A “Walk in the Woods” with Jerri Haslem at Red Mountain Park
Reading time: 5 minutes
Sometimes the best walk in the woods is retracing the steps that were taken by people who simply got up early every morning and walked to work.
That’s what men, young and old did from the Wenonah Community, on the backside of Red Mountain Park when they mined the Wenonah and Ishkooda mines for 108 years.
They simply walked to work.
Once they got there, over the course of a century, they mined and pulled 305 million tons of iron ore out of the ground, building a nation, and a city called Birmingham.
More Than Mountain Biking and a Dog Park
Jerri Haslem, Red Mountain Park’s director of community engagement cares deeply about her community, healthy living and nature.
When I first met her, I naively expected to walk on a trail and talk about all the ways park visitors use the 1500 acre nature preserve – mountain biking, trail running, playing with their dogs at Remy Park, ziplining and much more.
That was not on Jerri’s agenda.
Instead of meeting at Red Mountain Park’s popular Lakeshore entrance, we met at the new Wenonah Entrance at 2019 Venice Road – 35211, which is adjacent to the Wenonah Community.
The gateway opened less than a year ago, thanks to the city of Birmingham.
It is a little hard to find. Google maps doesn’t provide exact directions to the parking lot, but it is the first turn to the left heading up the mountain from Dan’s Grocery on the corner of Wenonah Ishkooda Road in Wenonah. If you are coming from Lakeshore, it’s the first right into the park coming down the mountain on Venice Road.
The parking spaces still looked freshly painted and since the parking lot is new, there was little shade around it and the trailhead to protect us from the hot summer sun.
Connecting the Neighborhood to Red Mountain
When Jerri and I started walking, she described how the trail we were on was used by the thousands of men who journeyed every morning up the steep incline from the Wenonah neighborhood to the mines.
Initially, she directed my attention down the hillside, where I spotted a “square top,” a standard issued house at the Tennessee, Coal, Iron Railroad Company (TCI) mining camps. These two room homes with the recognizable stove flue are scattered throughout the neighborhood below Red Mountain Park.
While walking and listening to Jerri, I noticed a strip of rail half buried on the ground. We were experiencing the same path, these men and railroad cars traveled.
Further along the trail, Jerri snapped me back to present day Birmingham, when she unveiled the reason why she led me down this particular path.

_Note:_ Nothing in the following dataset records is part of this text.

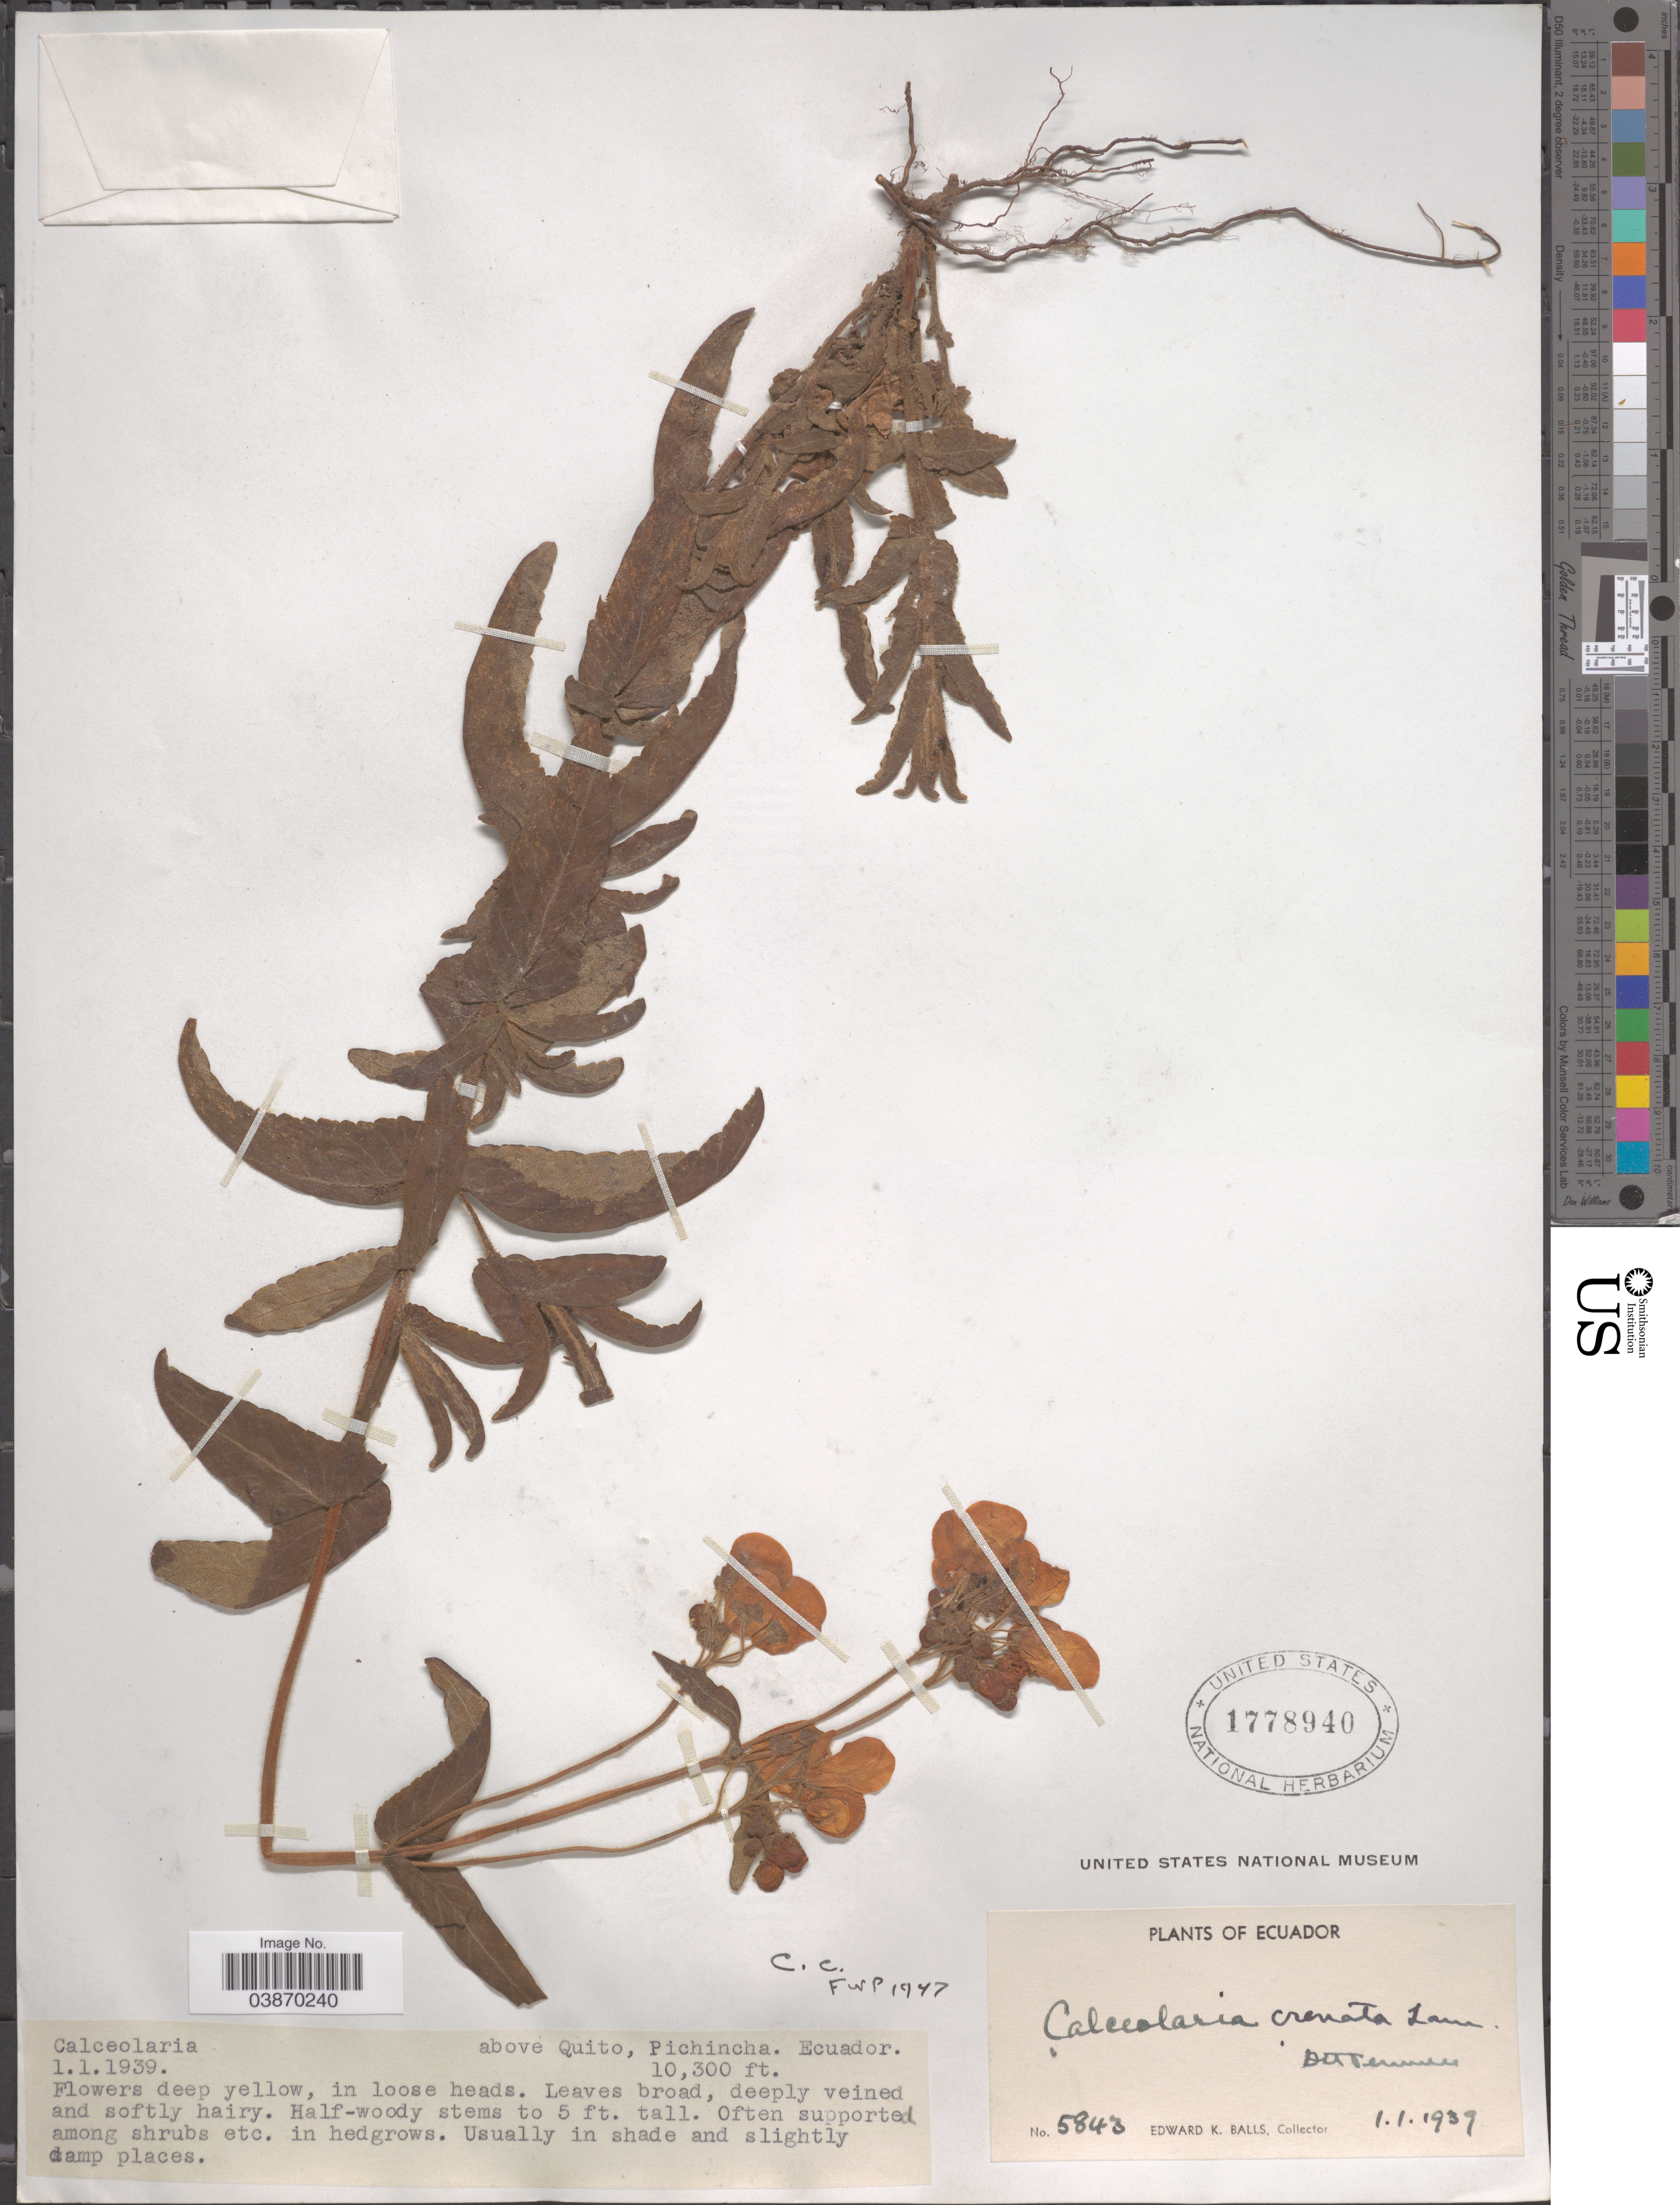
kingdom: Plantae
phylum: Tracheophyta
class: Magnoliopsida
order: Lamiales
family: Calceolariaceae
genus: Calceolaria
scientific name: Calceolaria crenata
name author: Lam.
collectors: E. K. Balls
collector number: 5843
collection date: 1939-01-01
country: Ecuador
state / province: Pichincha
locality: Above Quito.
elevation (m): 3139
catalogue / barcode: US 1778940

“Experience the Beauty of What God Did”
“The neighborhood of Wenonah has never felt that this is their park,” Jerri told me. “Even though the mining happened here. You’ve got history, You’ve got these houses.
I’ve heard Black people from this part of the neighborhood say Red Mountain Park is not our park. It’s like we’ve been ostracized from it. It’s like, if I lived in New York City and had never been to the Statue of Liberty. It’s almost mind-boggling
.
Because of Jerri, those feelings are changing.
“This park is for everyone!” she exclaimed.
Jerri is breaking down barriers. Attending neighborhood meetings. Re-connecting the community by inviting residents to take a walk with her.
A lifelong advocate for healthy living and co-founder of Black People Run, Bike and Swim, here is how she best summed up her work at Red Mountain Park.
“I believe in nature and being outdoors. Everybody should experience the beauty of what God did. When I think of Red Mountain, I think of history and nature marrying each other. It is absolutely beautiful. It’s a hidden treasure.”
Bringing People Together
Since the coronavirus pandemic lockdown in March, the local community and Birmingham have discovered Red Mountain Park. According to Executive Director TC McLemore, more than 24,000 people visited the park in April and another 20,000 in May.
“It is very unfortunate to be dealing with COVID, but what COVID has done for this park, it has organically brought people here who never would have come,” said Jerri.
Red Mountain Park has become Birmingham’s refuge.